Saved entries
-*-*-
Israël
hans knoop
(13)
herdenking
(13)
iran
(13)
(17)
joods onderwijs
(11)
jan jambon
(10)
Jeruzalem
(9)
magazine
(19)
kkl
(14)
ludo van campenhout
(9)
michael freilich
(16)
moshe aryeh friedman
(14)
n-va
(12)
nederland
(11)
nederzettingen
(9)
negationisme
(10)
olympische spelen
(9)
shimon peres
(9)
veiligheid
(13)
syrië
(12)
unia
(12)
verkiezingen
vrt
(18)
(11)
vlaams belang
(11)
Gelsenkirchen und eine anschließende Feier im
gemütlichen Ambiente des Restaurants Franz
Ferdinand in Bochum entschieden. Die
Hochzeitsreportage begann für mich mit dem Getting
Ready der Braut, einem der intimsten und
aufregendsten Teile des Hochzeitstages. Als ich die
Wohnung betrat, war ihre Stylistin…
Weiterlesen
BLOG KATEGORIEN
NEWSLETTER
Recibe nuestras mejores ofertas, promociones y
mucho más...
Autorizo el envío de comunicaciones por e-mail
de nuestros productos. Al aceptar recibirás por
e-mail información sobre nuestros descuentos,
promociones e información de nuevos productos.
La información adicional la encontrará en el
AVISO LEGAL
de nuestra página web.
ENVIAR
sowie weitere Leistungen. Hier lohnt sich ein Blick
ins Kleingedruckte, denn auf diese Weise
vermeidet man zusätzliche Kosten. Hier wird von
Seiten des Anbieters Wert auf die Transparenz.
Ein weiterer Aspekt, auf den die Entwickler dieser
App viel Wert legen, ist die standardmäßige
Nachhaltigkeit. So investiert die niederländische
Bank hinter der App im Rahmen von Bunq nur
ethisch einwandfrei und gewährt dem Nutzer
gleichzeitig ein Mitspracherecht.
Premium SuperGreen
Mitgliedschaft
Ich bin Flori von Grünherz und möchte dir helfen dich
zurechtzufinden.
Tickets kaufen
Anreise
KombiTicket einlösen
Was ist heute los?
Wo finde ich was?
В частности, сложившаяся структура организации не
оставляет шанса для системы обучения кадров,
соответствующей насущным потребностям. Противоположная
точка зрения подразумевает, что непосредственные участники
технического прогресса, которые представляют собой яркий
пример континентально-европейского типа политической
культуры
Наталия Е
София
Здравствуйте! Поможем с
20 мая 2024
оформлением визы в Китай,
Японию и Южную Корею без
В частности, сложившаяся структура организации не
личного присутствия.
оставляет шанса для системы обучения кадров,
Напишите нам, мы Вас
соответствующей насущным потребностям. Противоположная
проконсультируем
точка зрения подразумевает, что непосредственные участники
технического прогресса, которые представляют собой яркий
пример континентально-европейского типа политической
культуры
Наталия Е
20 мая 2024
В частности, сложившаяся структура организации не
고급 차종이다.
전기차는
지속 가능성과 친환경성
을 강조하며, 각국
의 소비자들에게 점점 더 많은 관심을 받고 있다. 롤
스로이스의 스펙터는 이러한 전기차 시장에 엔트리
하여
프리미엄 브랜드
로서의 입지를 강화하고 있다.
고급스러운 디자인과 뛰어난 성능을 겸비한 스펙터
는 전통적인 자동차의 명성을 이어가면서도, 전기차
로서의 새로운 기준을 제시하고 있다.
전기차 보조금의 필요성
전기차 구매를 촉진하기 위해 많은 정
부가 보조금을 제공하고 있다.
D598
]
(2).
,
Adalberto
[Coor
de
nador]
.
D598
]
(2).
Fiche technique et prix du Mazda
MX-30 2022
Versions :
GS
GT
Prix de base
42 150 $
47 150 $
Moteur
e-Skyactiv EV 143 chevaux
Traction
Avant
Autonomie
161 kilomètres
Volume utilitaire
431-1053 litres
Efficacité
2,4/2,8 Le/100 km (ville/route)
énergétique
-*-*-
Exercise
All entries should be given again precisely as they appear above.

Solution to the exercise
Israël
hans knoop
(13)
herdenking
(13)
iran
(13)
(17)
joods onderwijs
(11)
jan jambon
(10)
Jeruzalem
(9)
magazine
(19)
kkl
(14)
ludo van campenhout
(9)
michael freilich
(16)
moshe aryeh friedman
(14)
n-va
(12)
nederland
(11)
nederzettingen
(9)
negationisme
(10)
olympische spelen
(9)
shimon peres
(9)
veiligheid
(13)
syrië
(12)
unia
(12)
verkiezingen
vrt
(18)
(11)
vlaams belang
(11)
Gelsenkirchen und eine anschließende Feier im
gemütlichen Ambiente des Restaurants Franz
Ferdinand in Bochum entschieden. Die
Hochzeitsreportage begann für mich mit dem Getting
Ready der Braut, einem der intimsten und
aufregendsten Teile des Hochzeitstages. Als ich die
Wohnung betrat, war ihre Stylistin…
Weiterlesen
BLOG KATEGORIEN
NEWSLETTER
Recibe nuestras mejores ofertas, promociones y
mucho más...
Autorizo el envío de comunicaciones por e-mail
de nuestros productos. Al aceptar recibirás por
e-mail información sobre nuestros descuentos,
promociones e información de nuevos productos.
La información adicional la encontrará en el
AVISO LEGAL
de nuestra página web.
ENVIAR
sowie weitere Leistungen. Hier lohnt sich ein Blick
ins Kleingedruckte, denn auf diese Weise
vermeidet man zusätzliche Kosten. Hier wird von
Seiten des Anbieters Wert auf die Transparenz.
Ein weiterer Aspekt, auf den die Entwickler dieser
App viel Wert legen, ist die standardmäßige
Nachhaltigkeit. So investiert die niederländische
Bank hinter der App im Rahmen von Bunq nur
ethisch einwandfrei und gewährt dem Nutzer
gleichzeitig ein Mitspracherecht.
Premium SuperGreen
Mitgliedschaft
Ich bin Flori von Grünherz und möchte dir helfen dich
zurechtzufinden.
Tickets kaufen
Anreise
KombiTicket einlösen
Was ist heute los?
Wo finde ich was?
В частности, сложившаяся структура организации не
оставляет шанса для системы обучения кадров,
соответствующей насущным потребностям. Противоположная
точка зрения подразумевает, что непосредственные участники
технического прогресса, которые представляют собой яркий
пример континентально-европейского типа политической
культуры
Наталия Е
София
Здравствуйте! Поможем с
20 мая 2024
оформлением визы в Китай,
Японию и Южную Корею без
В частности, сложившаяся структура организации не
личного присутствия.
оставляет шанса для системы обучения кадров,
Напишите нам, мы Вас
соответствующей насущным потребностям. Противоположная
проконсультируем
точка зрения подразумевает, что непосредственные участники
технического прогресса, которые представляют собой яркий
пример континентально-европейского типа политической
культуры
Наталия Е
20 мая 2024
В частности, сложившаяся структура организации не
고급 차종이다.
전기차는
지속 가능성과 친환경성
을 강조하며, 각국
의 소비자들에게 점점 더 많은 관심을 받고 있다. 롤
스로이스의 스펙터는 이러한 전기차 시장에 엔트리
하여
프리미엄 브랜드
로서의 입지를 강화하고 있다.
고급스러운 디자인과 뛰어난 성능을 겸비한 스펙터
는 전통적인 자동차의 명성을 이어가면서도, 전기차
로서의 새로운 기준을 제시하고 있다.
전기차 보조금의 필요성
전기차 구매를 촉진하기 위해 많은 정
부가 보조금을 제공하고 있다.
D598
]
(2).
,
Adalberto
[Coor
de
nador]
.
D598
]
(2).
Fiche technique et prix du Mazda
MX-30 2022
Versions :
GS
GT
Prix de base
42 150 $
47 150 $
Moteur
e-Skyactiv EV 143 chevaux
Traction
Avant
Autonomie
161 kilomètres
Volume utilitaire
431-1053 litres
Efficacité
2,4/2,8 Le/100 km (ville/route)
énergétique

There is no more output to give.